2.DON'T THROW IT OVER THE WALL: The Right People Should Define the Requirements

You want software requirements that help the development staff create an application that gives the user joy. To achieve that goal, you need to get the right people into the room. Many corporations depend on a business analyst to elicit information from the user, to document it in a company-approved way, and then to throw the paperwork over the cube wall to developers who rarely (if ever) interact with the people who will be using the software.

Instead, says developer Dave Nicolette, "CIOs should use business analysts in a role more in keeping with the job title: to analyze business processes and identify opportunities for improvement . . . On software development projects, business analysts should not get between the customers and the developers.

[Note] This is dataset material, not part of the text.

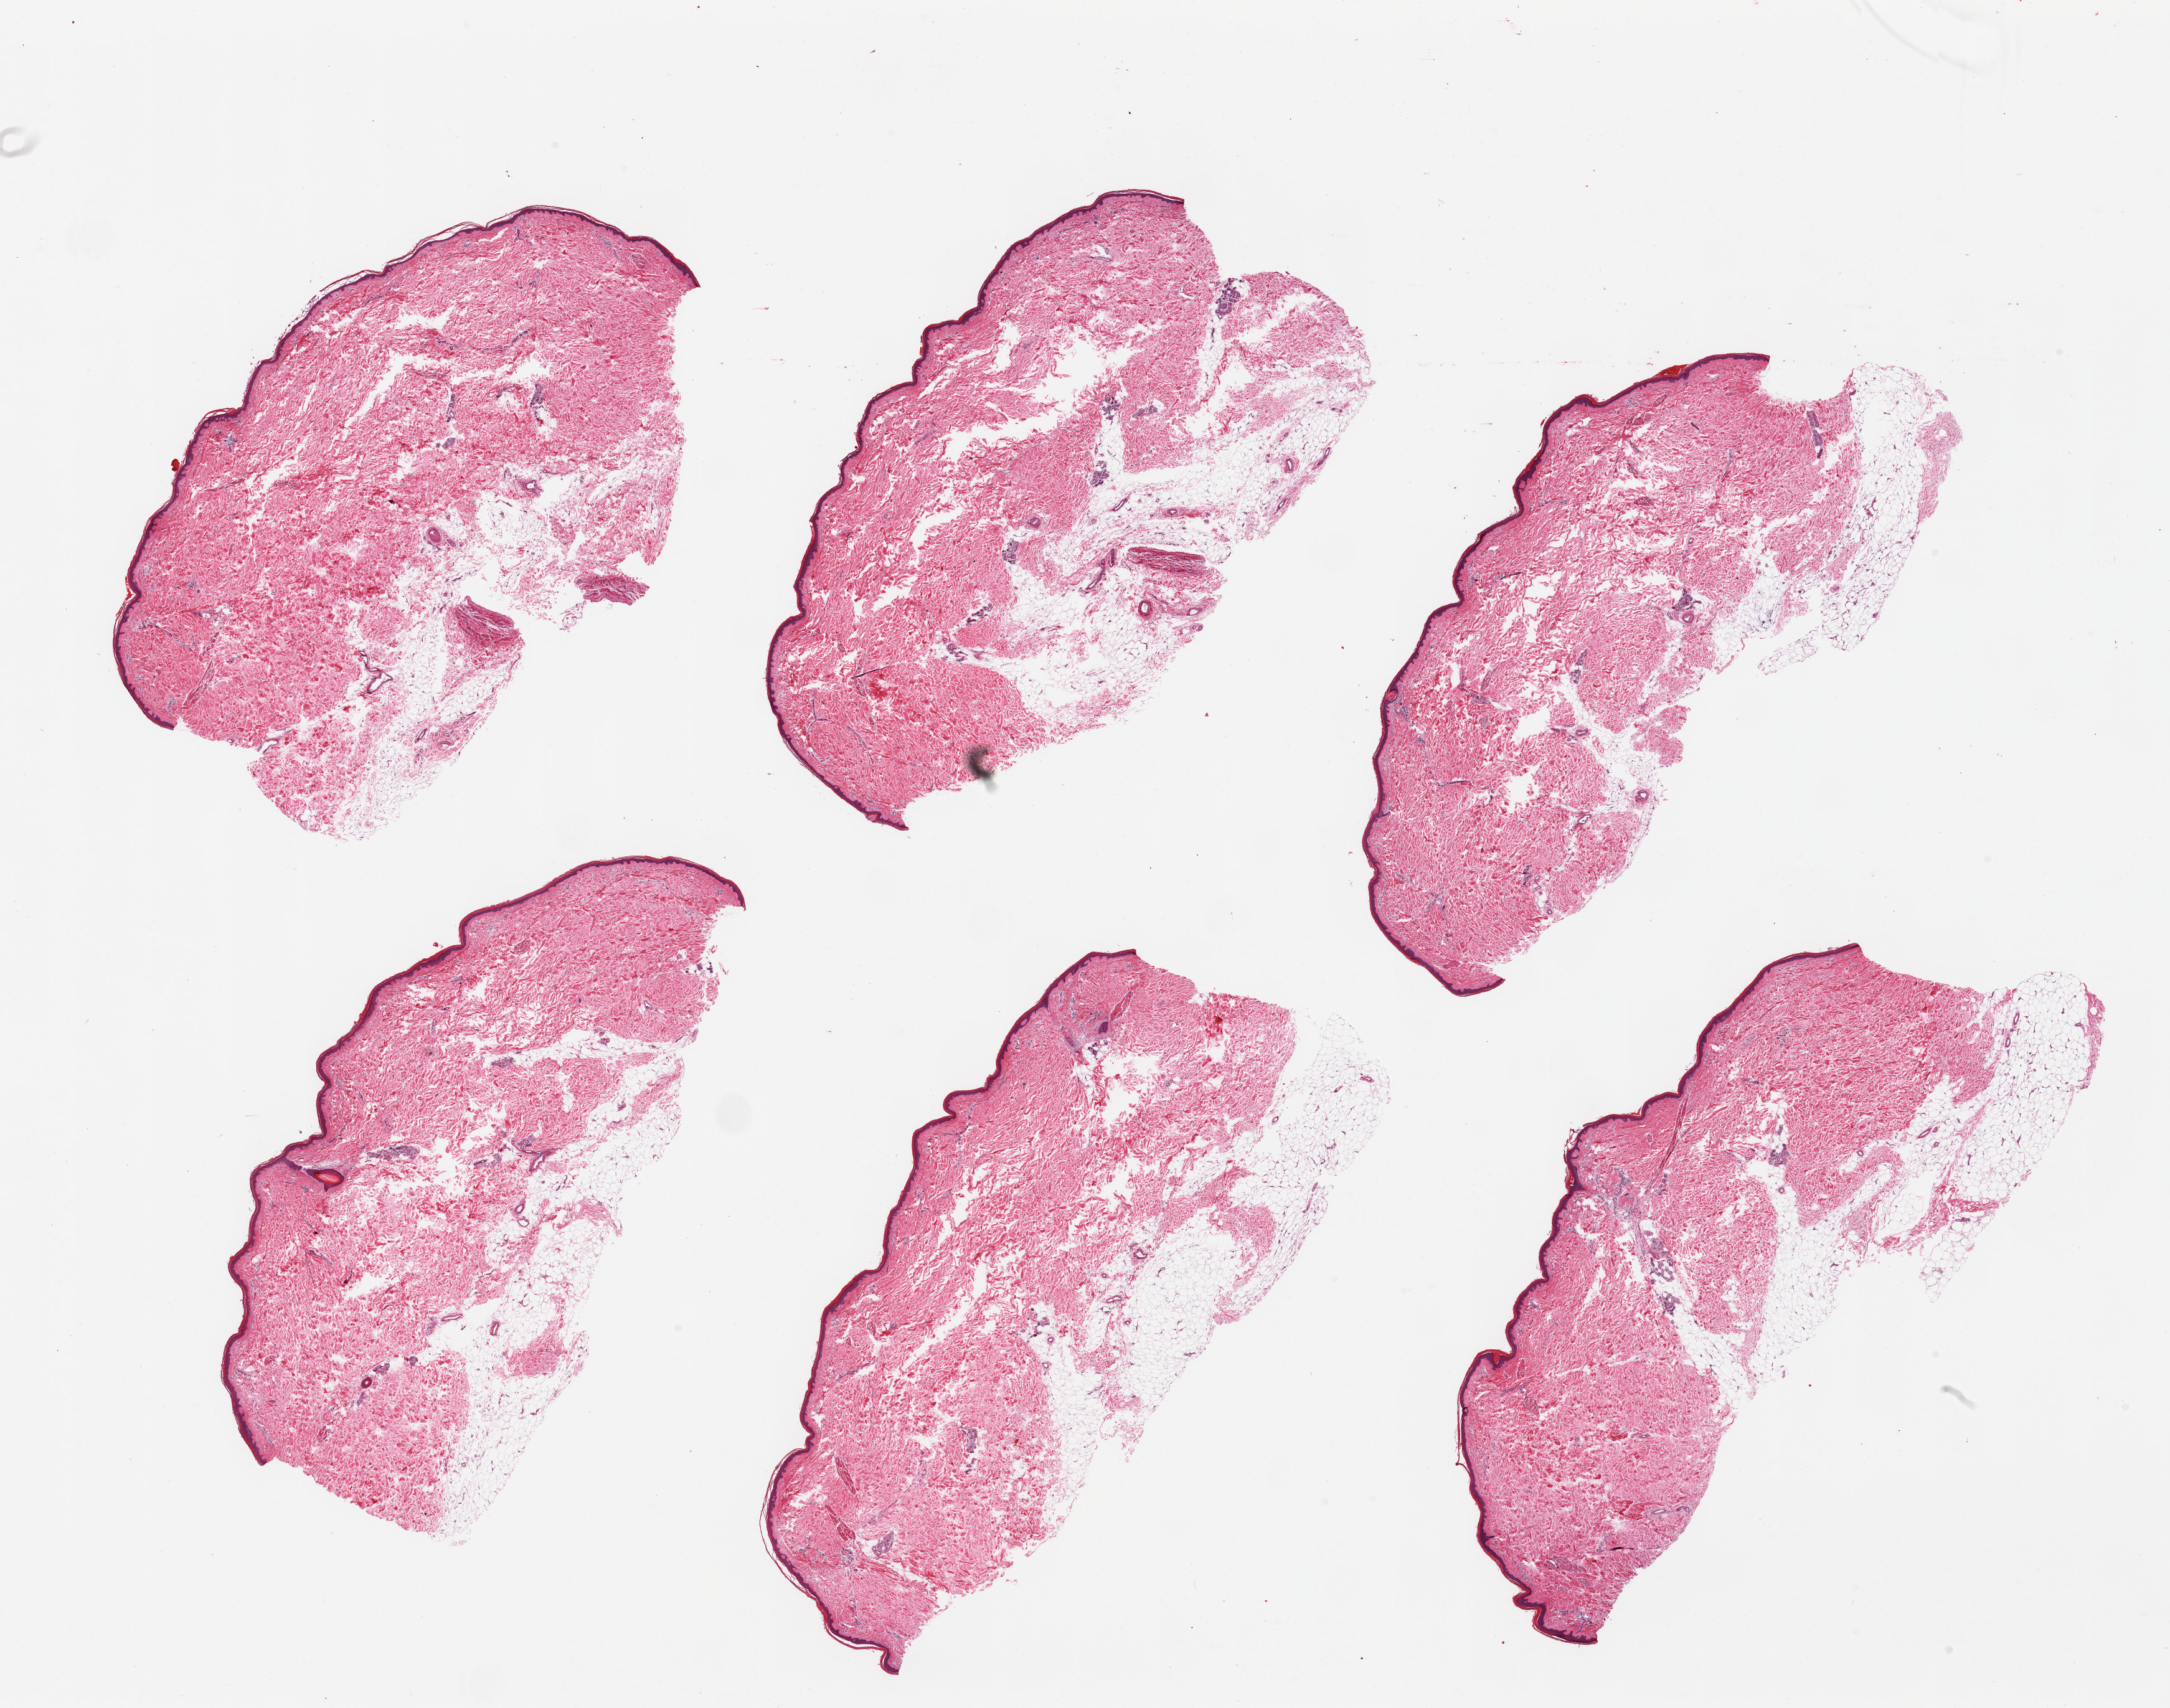
Digitized hematoxylin and eosin (H&E)-stained section, brightfield, low-resolution overview of the scanned area, about 27.6 x 21.7 mm, PAXgene-fixed paraffin-embedded (PFPE) section, sampled site (target tissue): skin of lower leg, donor tissue sample. Donor sex: female.
Reviewer comment on this tissue sample: 6 pieces; 20-40% dermal fat; partly fragmented.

When they do, they only cause confusion."

The most important person in the requirements-gathering process is the user. Daniel Corbit, senior software engineer at CONNX Solutions, says: "Software requirements are not dictated from the top; they are gathered from the bottom. If they do not model the real-life business process of how a company does its work, then they are doomed to fail in execution . . . The key part of the equation is to carefully interview everyone who uses the tool and everyone who will be impacted by the tool to find out what it needs to do."

Put the person who will use the software in the room with the person who will create the software — which you may note is also a foundation of agile software development. Find out what the user needs to accomplish. This doesn't necessarily mean that you need to define what each screen looks like. Carlton Nettleton, a software developer and agile coach, points out that "meeting a series of requirements is not the same thing as meeting our customer's goals. Tell me what the customer's goals are; even better, bring the customer in and he/she can tell me in person. We can then figure out what types of requirements are needed. Then, when we are ready to execute, let us plan around our customer's goals, not around the requirements."

However, this isn't a one-time visit. The stakeholders have to get and stay involved. According to Ellen Gottesdiener, principal consultant at EBG Consulting and author of The Software Requirements Memory Jogger and Requirements by Collaboration, it's important for the CIO to ensure that technical and business communities collaborate on requirements, early and often. The classic approach is to throw a Marketing Requirements Document over the wall. Instead, she says, "a bridge must be built, to collaborate between technical and IT stakeholders. Get personally involved in this effort. Find out what works in your organization to actively and productively engage customers in requirements development."

Gottesdiener offers a real-world example. A project started, ran and failed three times. The organization tried internally once; then it outsourced it; finally it tried again internally with another IT manager. From the start, Gottesdiener explained, the business sponsor was disengaged, and participation by the users and business experts was sparse. But the solution was necessary, for both business and political reasons, so the organization decided to try again. This time, however, it conducted a retrospective to examine the project in a deep and significant way; both product and process were explored. Gottesdiener says that this time around, "they see the role management has played in colluding, not sharing information, infighting, lack of transparency. They examine the frustrations of not getting users to participate in requirements development and validation. The whole story gets put, literally, on the wall in an open manner. They decide as a team what they would need to do to be successful. It involves starting with full-time customer resource for a fixed time frame, requirements workshops, reviews, prototypes and ongoing retrospectives for each milestone. And of course, management helping them make all this happen with the right people and money, at the right time." According to Gottesdiener, the fourth time was the charm: The group delivered on time, on budget — a first for the department.